In the mid-1990s, the company set up an informational website,, and became a fully functioning online company.

''It was great timing on our part," said Ruddy, ''and it would be nice to say it was a deliberate business plan. But it was more luck than planning."

The website is visited by 100,000 users each month, and Bavarian will send out more than 2 million catalogs and newsletters this year.

Business falls into two categories: traditional replacement parts for older vehicles and performance and customizing accessories for newer models.

''We buy a lot of our parts from the suppliers who make them for BMW," said Ruddy. ''We can't put the BMW logo on our products, but we've built our own trademark and feel that stands alone in the BMW world as a symbol of quality."

In addition, Bavarian has become one of the biggest customers of BMW North America, business the manufacturer wouldn't want to lose.

Rather than salesmen or parts experts, Bavarian looks for employees who love BMWs.
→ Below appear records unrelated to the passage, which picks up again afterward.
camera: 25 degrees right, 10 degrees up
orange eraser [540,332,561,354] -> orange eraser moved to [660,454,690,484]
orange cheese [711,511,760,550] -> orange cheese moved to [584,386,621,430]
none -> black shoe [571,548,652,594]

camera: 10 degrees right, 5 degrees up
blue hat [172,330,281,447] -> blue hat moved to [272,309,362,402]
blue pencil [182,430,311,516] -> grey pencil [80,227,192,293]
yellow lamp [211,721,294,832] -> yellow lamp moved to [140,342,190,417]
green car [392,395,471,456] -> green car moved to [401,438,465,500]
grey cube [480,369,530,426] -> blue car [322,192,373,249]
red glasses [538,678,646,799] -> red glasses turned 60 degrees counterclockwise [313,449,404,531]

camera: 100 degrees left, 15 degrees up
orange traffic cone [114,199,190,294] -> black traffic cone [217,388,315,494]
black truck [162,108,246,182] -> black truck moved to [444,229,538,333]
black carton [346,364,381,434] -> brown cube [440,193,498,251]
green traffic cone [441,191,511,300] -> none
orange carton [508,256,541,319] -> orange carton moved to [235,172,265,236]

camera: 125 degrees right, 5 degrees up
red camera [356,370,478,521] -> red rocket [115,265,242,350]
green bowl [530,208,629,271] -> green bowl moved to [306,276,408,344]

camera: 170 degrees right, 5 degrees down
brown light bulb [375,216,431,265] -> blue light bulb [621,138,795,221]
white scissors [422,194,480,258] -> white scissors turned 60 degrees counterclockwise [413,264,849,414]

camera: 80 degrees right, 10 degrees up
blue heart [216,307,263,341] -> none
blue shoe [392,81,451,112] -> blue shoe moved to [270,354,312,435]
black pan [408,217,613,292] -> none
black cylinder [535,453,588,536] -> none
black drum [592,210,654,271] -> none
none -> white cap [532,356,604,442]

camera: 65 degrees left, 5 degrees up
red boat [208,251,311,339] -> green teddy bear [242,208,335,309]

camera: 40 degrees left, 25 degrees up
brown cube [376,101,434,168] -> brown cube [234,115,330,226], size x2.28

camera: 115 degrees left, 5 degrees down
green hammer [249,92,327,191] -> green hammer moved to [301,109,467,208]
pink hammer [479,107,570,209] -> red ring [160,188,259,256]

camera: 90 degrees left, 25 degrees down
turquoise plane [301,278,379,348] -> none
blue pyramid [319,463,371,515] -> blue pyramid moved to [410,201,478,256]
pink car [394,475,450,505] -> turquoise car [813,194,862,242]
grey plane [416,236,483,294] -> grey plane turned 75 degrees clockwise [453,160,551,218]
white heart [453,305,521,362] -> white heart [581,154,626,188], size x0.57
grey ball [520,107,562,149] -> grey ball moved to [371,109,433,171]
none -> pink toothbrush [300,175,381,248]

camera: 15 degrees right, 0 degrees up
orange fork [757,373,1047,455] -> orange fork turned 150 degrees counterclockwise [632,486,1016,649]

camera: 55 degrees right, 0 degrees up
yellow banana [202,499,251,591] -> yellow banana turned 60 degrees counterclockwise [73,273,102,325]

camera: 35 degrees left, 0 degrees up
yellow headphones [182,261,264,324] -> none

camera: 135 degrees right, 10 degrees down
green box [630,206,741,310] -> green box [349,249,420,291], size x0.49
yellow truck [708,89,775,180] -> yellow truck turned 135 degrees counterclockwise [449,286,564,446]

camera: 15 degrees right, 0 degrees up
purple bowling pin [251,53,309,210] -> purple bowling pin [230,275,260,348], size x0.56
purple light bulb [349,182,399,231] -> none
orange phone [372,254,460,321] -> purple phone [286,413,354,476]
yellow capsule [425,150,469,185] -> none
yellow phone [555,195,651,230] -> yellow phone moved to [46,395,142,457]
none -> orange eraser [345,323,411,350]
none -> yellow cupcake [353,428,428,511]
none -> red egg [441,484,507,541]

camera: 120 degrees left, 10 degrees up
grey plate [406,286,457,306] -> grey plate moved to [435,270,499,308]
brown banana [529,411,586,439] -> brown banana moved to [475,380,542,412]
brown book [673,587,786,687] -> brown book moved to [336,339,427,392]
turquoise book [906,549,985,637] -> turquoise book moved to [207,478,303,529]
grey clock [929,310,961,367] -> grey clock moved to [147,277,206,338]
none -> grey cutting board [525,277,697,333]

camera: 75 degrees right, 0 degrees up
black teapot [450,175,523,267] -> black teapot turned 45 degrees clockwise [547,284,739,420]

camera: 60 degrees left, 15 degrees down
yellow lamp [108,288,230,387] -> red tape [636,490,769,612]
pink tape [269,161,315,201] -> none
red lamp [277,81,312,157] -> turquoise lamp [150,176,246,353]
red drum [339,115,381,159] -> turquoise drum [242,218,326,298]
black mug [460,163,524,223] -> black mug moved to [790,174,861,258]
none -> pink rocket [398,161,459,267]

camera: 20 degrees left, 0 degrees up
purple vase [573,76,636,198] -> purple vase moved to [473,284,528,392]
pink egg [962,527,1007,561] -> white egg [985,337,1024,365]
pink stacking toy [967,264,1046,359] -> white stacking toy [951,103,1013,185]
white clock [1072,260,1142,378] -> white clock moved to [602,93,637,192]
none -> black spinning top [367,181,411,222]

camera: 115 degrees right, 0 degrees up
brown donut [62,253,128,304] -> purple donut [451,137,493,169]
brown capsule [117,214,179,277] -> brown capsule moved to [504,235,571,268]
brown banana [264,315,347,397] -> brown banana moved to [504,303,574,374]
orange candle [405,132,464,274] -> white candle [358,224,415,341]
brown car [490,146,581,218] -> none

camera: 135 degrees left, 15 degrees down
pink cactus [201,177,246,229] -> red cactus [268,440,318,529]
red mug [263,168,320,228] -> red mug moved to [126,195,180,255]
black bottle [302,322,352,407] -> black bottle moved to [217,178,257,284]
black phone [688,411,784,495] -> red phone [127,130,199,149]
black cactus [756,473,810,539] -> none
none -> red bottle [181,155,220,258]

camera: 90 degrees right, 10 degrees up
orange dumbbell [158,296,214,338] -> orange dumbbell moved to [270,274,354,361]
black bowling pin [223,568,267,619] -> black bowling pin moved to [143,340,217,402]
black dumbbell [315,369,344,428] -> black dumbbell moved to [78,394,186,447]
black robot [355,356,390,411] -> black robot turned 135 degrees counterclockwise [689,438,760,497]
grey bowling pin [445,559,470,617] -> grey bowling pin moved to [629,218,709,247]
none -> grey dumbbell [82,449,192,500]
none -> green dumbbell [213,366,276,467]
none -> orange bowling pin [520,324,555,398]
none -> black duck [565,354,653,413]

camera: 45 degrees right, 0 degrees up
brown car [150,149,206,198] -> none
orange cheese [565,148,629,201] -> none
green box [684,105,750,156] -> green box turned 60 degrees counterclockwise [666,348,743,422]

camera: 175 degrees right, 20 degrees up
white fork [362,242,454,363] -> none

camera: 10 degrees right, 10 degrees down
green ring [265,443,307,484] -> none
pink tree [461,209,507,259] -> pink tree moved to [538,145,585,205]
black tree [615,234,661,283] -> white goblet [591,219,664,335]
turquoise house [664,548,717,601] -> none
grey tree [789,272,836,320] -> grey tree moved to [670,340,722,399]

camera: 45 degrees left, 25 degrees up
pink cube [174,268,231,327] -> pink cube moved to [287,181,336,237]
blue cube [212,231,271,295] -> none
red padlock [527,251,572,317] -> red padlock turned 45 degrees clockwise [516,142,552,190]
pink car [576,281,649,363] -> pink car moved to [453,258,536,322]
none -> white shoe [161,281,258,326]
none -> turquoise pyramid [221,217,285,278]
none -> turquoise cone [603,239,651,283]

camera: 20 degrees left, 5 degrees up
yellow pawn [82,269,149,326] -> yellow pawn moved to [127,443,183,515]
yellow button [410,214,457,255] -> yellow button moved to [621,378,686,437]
On its website, it makes this pitch: ''Whether you have an in-depth working knowledge of BMW automobiles or are just an enthusiast, we'd love to hear from you. It doesn't matter if you are currently branch manager for Accountants-R-Us. We're more interested in who you are, what you know and what kind of skills and work habits you have."

The company, now with 65 employees, sends out 500 to 600 packages per day to customers all over the world. ''Given our group knowledge, it's hard to stump us with a parts problem or request," said Ruddy.

Company marketing director Jay MacNamee has created ''Ask Otto," an information tech-tip idea exchange that the company has archived and some of which goes out in newsletters. ''We're still trying to decide how to use all the material we've got archived," Ruddy said. ''Some of the customers' tips and answers have proven invaluable."

A few years back, Bavarian decided to host a barbecue to thank its customers.

Instead, the customers thanked Bavarian by showing up by the hundreds, creating a wide-ranging impromptu show of all sorts of BMWs.

''We've got room for 300 cars on display," MacNamee said, ''but the streets all around are lined with BMWs, too. You see everything from the classics, to the restored, to the high-performance, the customized, and the meticulously kept stock vehicles."

Not bad for a group of guys who didn't want to get real jobs and, as Ruddy says, ''never felt like we were really working."